Reproduce the records below exactly; the images should not appear.

*****

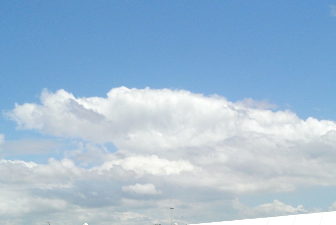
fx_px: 757
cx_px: 168
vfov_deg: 16.9
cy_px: 112
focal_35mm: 81
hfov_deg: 25.0
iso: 3200
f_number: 14
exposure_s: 1/3200
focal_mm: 30
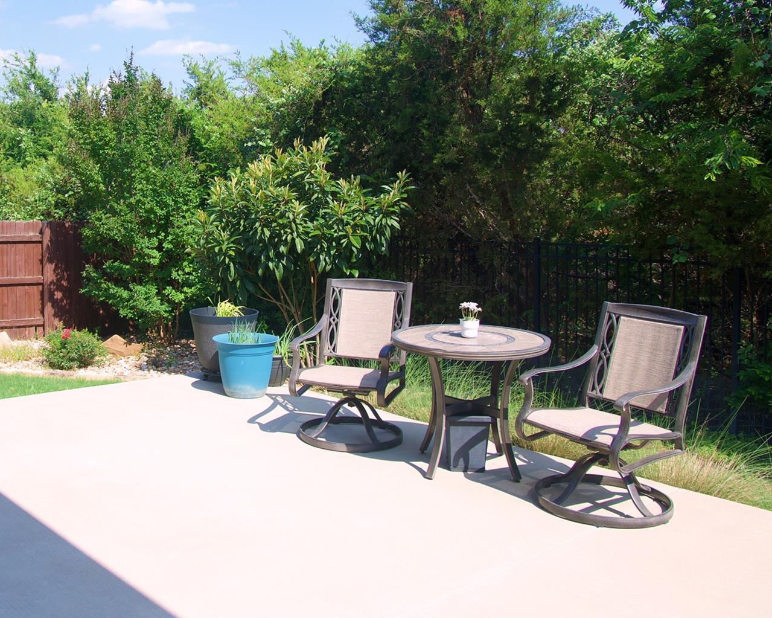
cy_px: 211
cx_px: 228
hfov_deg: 49.0
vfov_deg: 40.7
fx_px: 822
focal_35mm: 36
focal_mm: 16
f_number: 5.6
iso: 100
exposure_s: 1/200
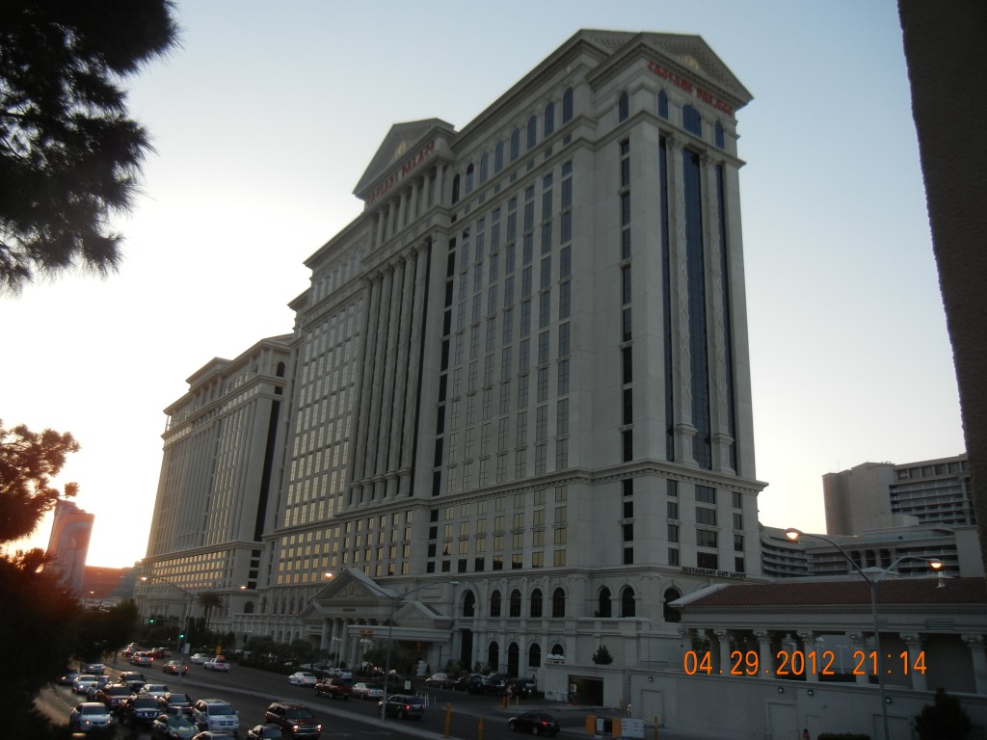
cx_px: 494
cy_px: 370
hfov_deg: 60.0
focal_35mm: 30
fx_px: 855
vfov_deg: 46.8
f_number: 3.5
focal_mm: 5.4
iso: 160
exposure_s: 1/168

*****

* **EXERCISE SOLUTION**
fx_px: 757
cx_px: 168
vfov_deg: 16.9
cy_px: 112
focal_35mm: 81
hfov_deg: 25.0
iso: 3200
f_number: 14
exposure_s: 1/3200
focal_mm: 30
cy_px: 211
cx_px: 228
hfov_deg: 49.0
vfov_deg: 40.7
fx_px: 822
focal_35mm: 36
focal_mm: 16
f_number: 5.6
iso: 100
exposure_s: 1/200
cx_px: 494
cy_px: 370
hfov_deg: 60.0
focal_35mm: 30
fx_px: 855
vfov_deg: 46.8
f_number: 3.5
focal_mm: 5.4
iso: 160
exposure_s: 1/168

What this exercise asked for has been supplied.